The mother’s time belongs in a special manner to her children.
They have a right to her time as no others can have. In many cases
mothers have neglected to discipline their children, because it would
require too much of their time, which time they think must be spent in
[435]
the cooking department, or in preparing their own clothing, and that
of their children, according to fashion, to foster pride in their young
hearts. In order to keep their restless children still, they have given
them cake, or candies, almost any hour of the day, and their stomachs
are crowded with hurtful things at irregular periods. Their pale faces
testify to the fact, that mothers are doing what they can to destroy
the remaining life forces of their poor children. The digestive organs
are constantly taxed, and are not allowed periods of rest. The liver
becomes inactive, the blood impure, and the children are sickly, and
irritable, because they are real sufferers by intemperance, and it is
impossible for them to exercise patience.

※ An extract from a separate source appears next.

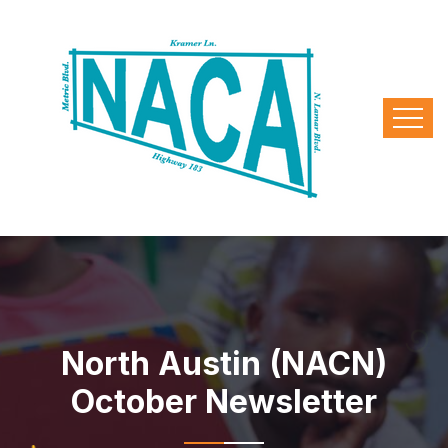
North Austin (NACN)
October Newsletter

Parents wonder that children are so much more difficult to control
than they used to be, when in most cases their own criminal manage-
ment has made them so. The quality of food they bring upon their
tables, and encourage their children to eat, is constantly exciting their
animal passions, and weakening the moral and intellectual faculties.
Very many children are made miserable dyspeptics in their youth by
the wrong course their parents have pursued toward them in childhood.
Parents will be called to render an account to God for thus dealing
with their children.
Many parents do not give their children lessons in self-control.
They indulge their appetite, and form the habits of their children in
their childhood, to eat and drink, according to their desires. So will
they be in their general habits in their youth. Their desires have not
been restrained, and as they grow older, they will not only indulge in
the common habits of intemperance, but they will go still further in
indulgences. They will choose their own associates, although corrupt.